Traditionally, employers have satisfied the various notice requirements by placing posters on bulletin boards in well-trafficked locations such as break rooms or lobbies. Because many of the laws were passed decades before the first portable computer (the FLSA dates back to 1938), few of them specifically address the concept of distributing notices through electronic means.

Key Takeaways from DOL’s New 5-Page Bulletin

In late December 2020, the DOL issued Field Assistance Bulletin 2020-7, which provides guidance to the agency’s field staff on enforcing posting requirements in circumstances when there’s no traditional workplace. According to the bulletin, notice requirements generally appear as either (1) a one-time notice or (2) continuous posting.

You may satisfy one-time notice requirements (e.g., as required by the Service Contract Act) by e-mail delivery if employees customarily receive such messages from you. For continuous-posting requirements (e.g., the FLSA, the FMLA, the EPPA, and the Davis-Bacon Act), the guidance makes a distinction between employers with only some remote employees and employers with an entirely remote workforce.

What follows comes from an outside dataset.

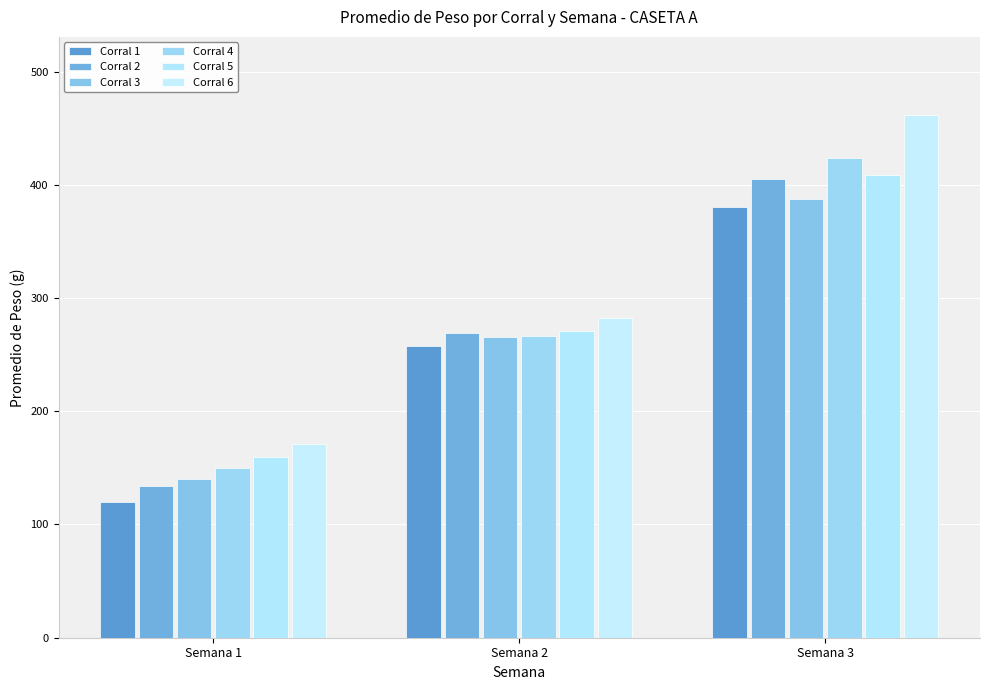

What is the sum of all Corral 3 values?

792.6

For employers with some remote workers, physical posters are required for on-site employees, and the DOL “encourages” electronic posting for the teleworking individuals. If you have an entirely remote workforce, you may satisfy the continuous-posting obligations through electronic-only means if you meet the following requirements:

  • All employees exclusively work remotely.
  • They customarily receive information from you via electronic means.
  • All employees have “readily available access” to the electronic posting at all times, e.g., via an internal or external website or a shared network drive or file system. The DOL notes that whether access is readily available is fact-specific and requires, for example, that employees can get to the notice without having to request permission.
  • You must take steps to inform employees of where and how to access the notice(s) electronically.

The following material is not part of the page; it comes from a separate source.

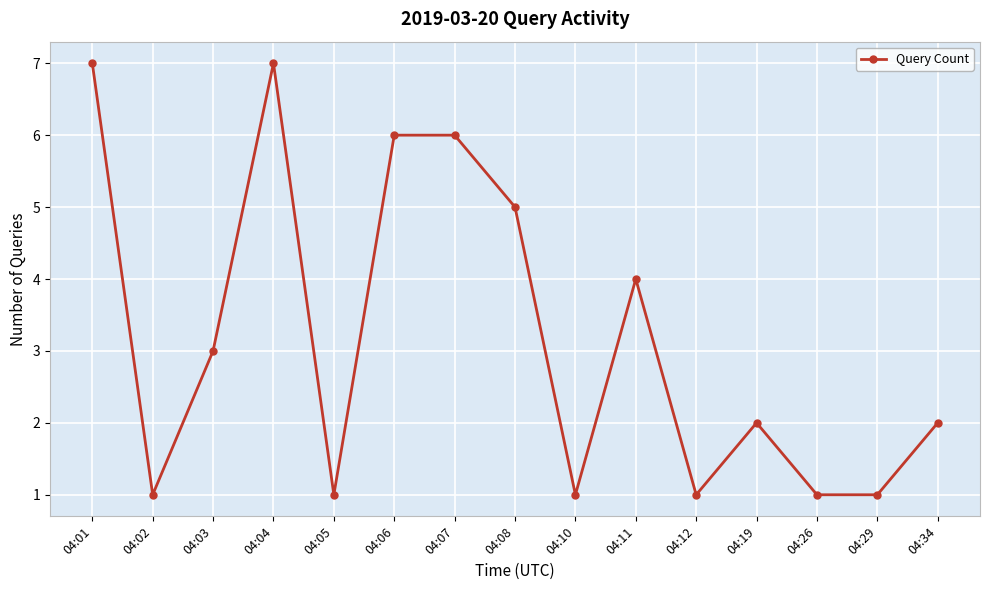

What is the maximum value shown in the chart?

7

If you have multiple groups of employees to whom different notices apply, the individuals must be able to “easily determine” which posting is applicable to them.

For laws that require posters be visible to applicants (e.g., the EPPA), virtual-only posting is permitted if (1) the hiring process is itself conducted remotely and (2) the applicants have ready access to the electronic posting at all times.

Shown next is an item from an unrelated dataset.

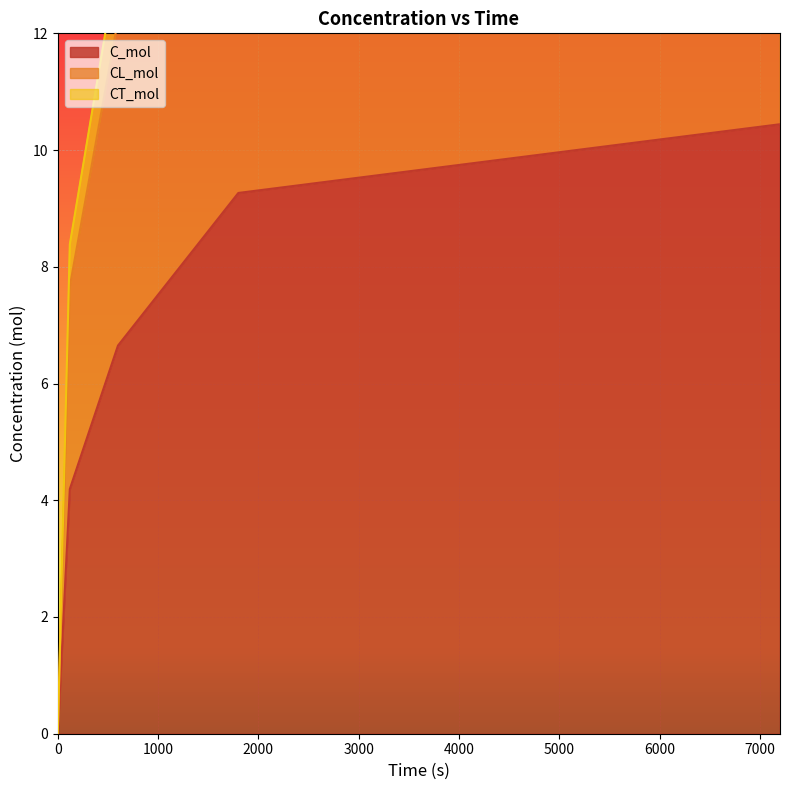

Which series has the widest spread of values?

CT_mol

The DOL’s guidance applies only to federal posting requirements enforced by the agency. It doesn’t address posting rules enforced by other federal agencies—e.g., the Equal Employment Opportunity Commission (EEOC)—or the states.

Practical Considerations

For employers embracing remote work as part of a long-term strategy, the DOL’s guidance is welcome news. Here are some practical considerations for businesses taking the approach:

  • Consider designing an easily accessible space in your company intranet or employee portal for federal and state posters.
  • Think about making your company intranet/portal automatically appear on employees’ computers upon logging in.
  • If you have multiple groups of employees covered by different laws (e.g., a group involved in government contracts or other units in different states), ensure each group can tell which posters are applicable.
  • For help in determining which federally mandated posters are applicable to your workforce, visit the DOL’s FirstStep Poster Advisor tool. 
  • Consider using your employee handbook (or even the handbook acknowledgment page) to inform employees about the virtual location of the postings.
  • If hiring is conducted remotely, incorporate all required notices into your applicant portal/tracking system.
  • Check applicable state (and municipal) agencies for guidance on the electronic posting of state and locally mandated notices.